For lipid profiling, the total lipid extracts were solubilized in 2:1:1 (v/v/v) isopropanol/acetonitrile/water (40 µl) and vortex mixed until complete dissolution. The solution was then diluted with mobile phase A at 1:20 dilution, vortex mixed and transferred to a LC-MS sample vial. The samples were kept at 4 °C in the autosampler, 3 µl was injected into the column, and the samples were separated using an ACQUITY UPLC CSH C18 column (2.1 × 100 mm, 1.7 µm; Waters) with a column temperature of 55 °C. Mobile phase A was composed of 60:40 (v/v) acetonitrile/water with 10 mM ammonium formate and 0.1% formic acid.
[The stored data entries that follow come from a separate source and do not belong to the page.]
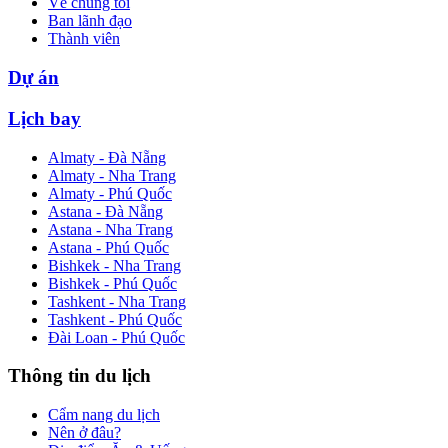
Về chúng tôi
Ban lãnh đạo
Thành viên
Dự án
Lịch bay
Almaty - Đà Nẵng
Almaty - Nha Trang
Almaty - Phú Quốc
Astana - Đà Nẵng
Astana - Nha Trang
Astana - Phú Quốc
Bishkek - Nha Trang
Bishkek - Phú Quốc
Tashkent - Nha Trang
Tashkent - Phú Quốc
Đài Loan - Phú Quốc
Thông tin du lịch
Cẩm nang du lịch
Nên ở đâu?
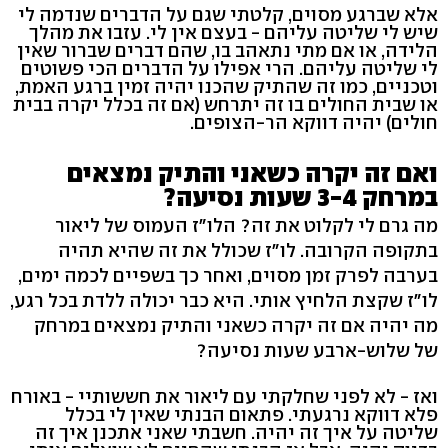
אלא שברגע מסוים, קלטתי שגם על הדברים שנדמה לי
שיש לי שליטה עליהם - בעצם אין לי. עזבו את מהלך
הלידה, או אם מתי נתאהב בו, שהם דברים שברור שאין
לי שליטה עליהם. הרי אפילו על הדברים הכי פשוטים
וטכניים, כמו זה שהתיק שהכנו יהיה זמין ברגע האמת,
או שבית החולים בו זה יתרחש (אם זה בכלל יקרה בבית
חולים) יהיה דווקא הר-הצופים.
ואם זה יקרה כשאני והתיק נמצאים
במרחק 3-4 שעות נסיעה?
מה גרם לי לקלוט את זה? הלו"ז העמוס של ליאור
בתקופה הקרובה. לו"ז שכולל את זה שהיא תהיה
בערבה לפרק זמן מסוים, ואחר כך בשפיים לכמה ימים,
לו"ז שקצת הלחיץ אותי. היא כבר יכולה ללדת בכל רגע,
מה יהיה אם זה יקרה כשאני והתיק נמצאים במרחק
של שלוש-ארבע שעות נסיעה?
ואז - לא לפני שחלקתי עם ליאור את חששותיי - באורח
פלא דווקא נרגעתי. פתאום הבנתי שאין לי בכלל
שליטה על איך זה יהיה. חשבתי שאני אתכנן איך זה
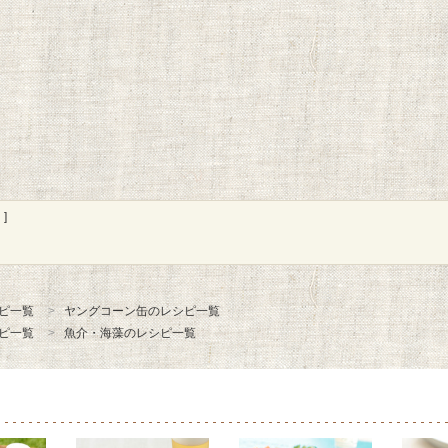
]
ピ一覧
ヤングコーン缶のレシピ一覧
ピ一覧
魚介・海藻のレシピ一覧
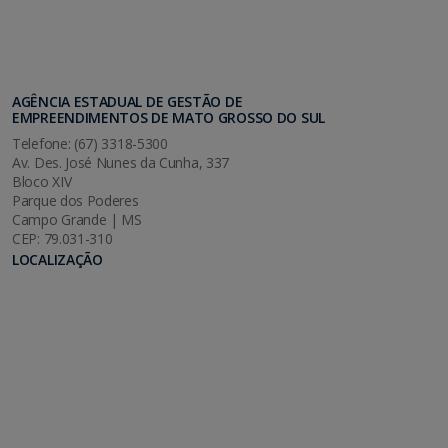
AGÊNCIA ESTADUAL DE GESTÃO DE
EMPREENDIMENTOS DE MATO GROSSO DO SUL
Telefone: (67) 3318-5300
Av. Des. José Nunes da Cunha, 337
Bloco XIV
Parque dos Poderes
Campo Grande | MS
CEP: 79.031-310
LOCALIZAÇÃO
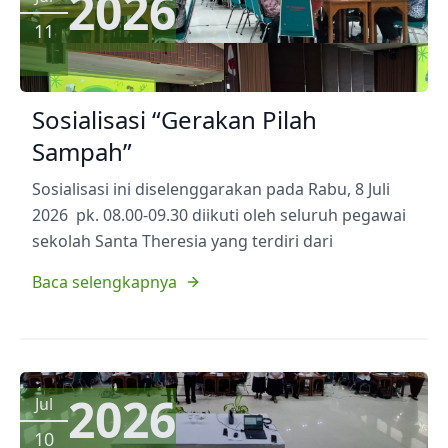
2026
11
Sosialisasi “Gerakan Pilah
Sampah”
Sosialisasi ini diselenggarakan pada Rabu, 8 Juli
2026 pk. 08.00-09.30 diikuti oleh seluruh pegawai
sekolah Santa Theresia yang terdiri dari
Baca selengkapnya
2026
Jul
10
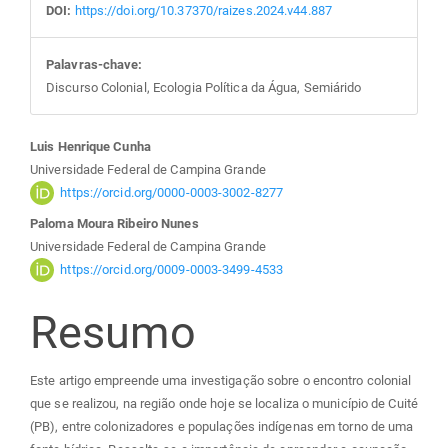
DOI:
https://doi.org/10.37370/raizes.2024.v44.887
Palavras-chave:
Discurso Colonial, Ecologia Política da Água, Semiárido
Conteúdo
Luis Henrique Cunha
Universidade Federal de Campina Grande
do
https://orcid.org/0000-0003-3002-8277
Paloma Moura Ribeiro Nunes
artigo
Universidade Federal de Campina Grande
https://orcid.org/0009-0003-3499-4533
principal
Resumo
Este artigo empreende uma investigação sobre o encontro colonial
que se realizou, na região onde hoje se localiza o município de Cuité
(PB), entre colonizadores e populações indígenas em torno de uma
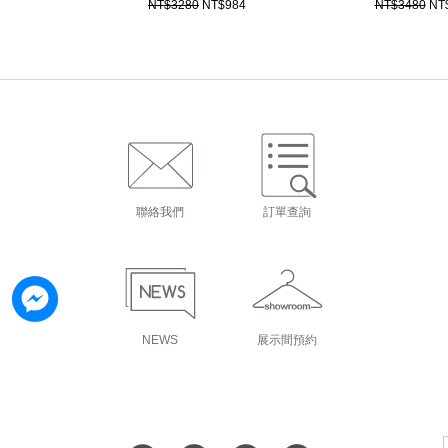
NT$3280
NT$984
NT$3480
NT
聯絡我們
訂單查詢
NEWS
展示間預約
Mobile phase B was composed of 90:10 (v/v) isopropanol/acetonitrile with 10 mM ammonium formate and 0.1% formic acid. The elution gradient was set as follows: 40–43% B (0.0–2.0 min), 43–50% B (2.0–2.1 min), 50–54% B (2.1–12.0 min), 54–70% B (12.0–12.1 min), 70–99% B (12.1–18.0 min), 99–44% B (18.0–18.1 min) and 40% B (18.1–20 min) with a flow rate 400 µl/min. For the ionization source, capillary voltages of 2.0 kV and 1.0 kV were employed for ESI + and ESI-, respectively, and a 30 V cone voltage applied in both modes. The source and desolvation temperatures were set at 120 °C and 400 °C, respectively, and the desolvation flow rate was 950 L/Hr.
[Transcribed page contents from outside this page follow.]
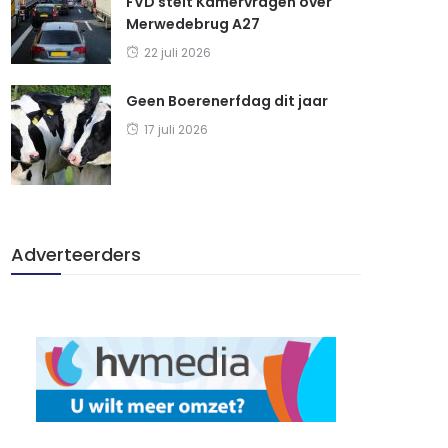
FVD stelt Kamervragen over
Merwedebrug A27
22 juli 2026
Geen Boerenerfdag dit jaar
17 juli 2026
Adverteerders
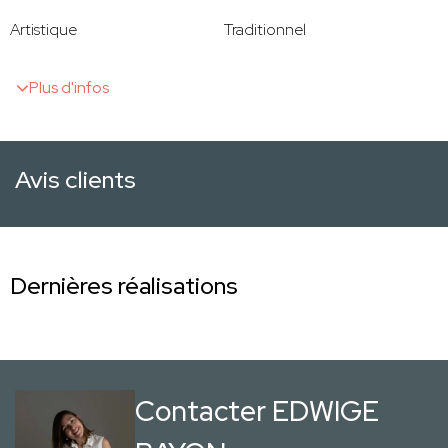
Artistique
Traditionnel
Plus d'infos
Avis clients
Dernières réalisations
Contacter EDWIGE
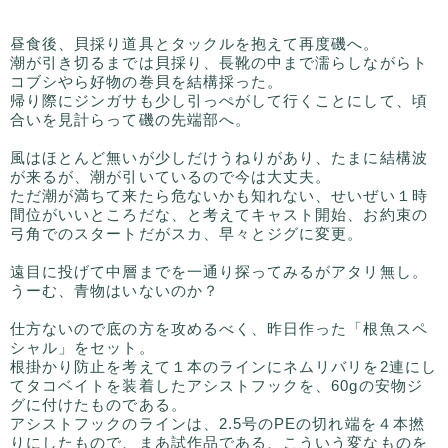
昼食後、貝採り道具とタックルを抱えて再度磯へ。
潮が引き切るまでは貝採り、長靴の中まで濡らしながらト
コブシやら好物の巻貝を結構採った。
帰り際にジンガサも少し引っぺがして行くことにして、頃
合いを見計らって磯の先端部へ。
風はほとんど無いが少しだけうねりがあり、たまに結構波
が来るが、潮が引いているので今は大丈夫。
ただ潮が満ちて来たら危ないかも知れない、せいぜい１時
間位がいいところだな、と考えてキャスト開始、お約束の
弓角でのスタートだがスカ、早々とジグに変更。
遠目に投げて中層までを一通り探ってみるがアタリ無し。
うーむ、青物はいないのか？
仕方ないので底の方を攻めるべく、昨日作った「根魚スペ
シャル」をセット。
根掛かり防止を考えて１本のラインにネムリバリを2連にし
てタコベイトを装着したアシストフックを、60gの安物ジ
グに付けたものである。
アシストフックのラインは、2.5号のPEの切れ端を４本撚
りにしたもので、まあ試作品である、こういう変なものを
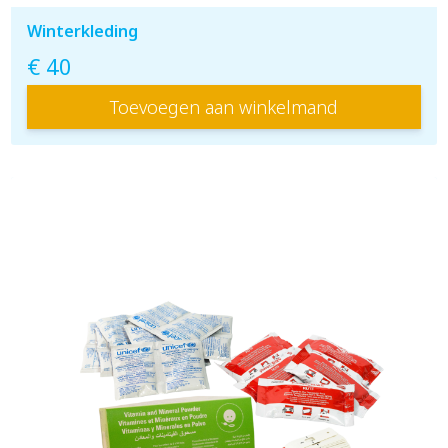
Winterkleding
€ 40
Toevoegen aan winkelmand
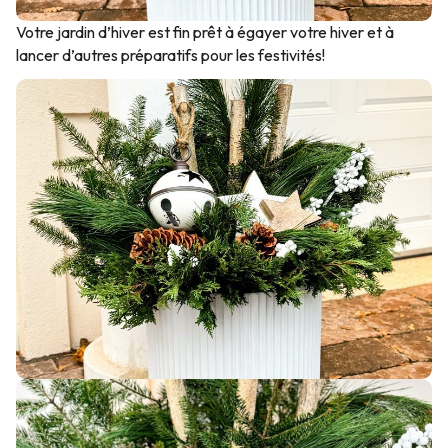
Votre jardin d’hiver est fin prêt à égayer votre hiver et à
lancer d’autres préparatifs pour les festivités!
For data analysis and identification, the retention time alignment, peak picking and database searching were accomplished using Progenesis QI (version 2.1, Nonlinear Dynamics, Newcastle, UK). Lipids were identified using (i) MetaScope by searching compound features against LIPID MAPS (http://www.lipidmaps.org/) and (ii) LipidBlast (http://fiehnlab.ucdavis.edu/). The search parameter used for precursor ion mass accuracy was set at 5 ppm and the theoretical fragmentation ion mass accuracy was set at 10 ppm. Reported compound identifications were scored and filtered by isotope similarity ≥90%. Identified compounds with abundance >100 and abundance variation among three replicates with <30% coefficient of variation were investigated.

Bioinformatics analysis

All genes involved in lipid metabolism were gathered using QuickGO, a web-based tool for gene ontology searching. The term GO:0006629 assigns lipid metabolic processes. Gene products belonging to T. papuae were collated. The obtained protein sequences were subjected to the Basic Local Alignment Search Tool (BLAST) and used to search the human non-redundant protein, Trichinella and C. elegans sequence databases. Any proteins with less than a 50% sequence similarity to human proteins were reported as being distinctive T. papuae proteins.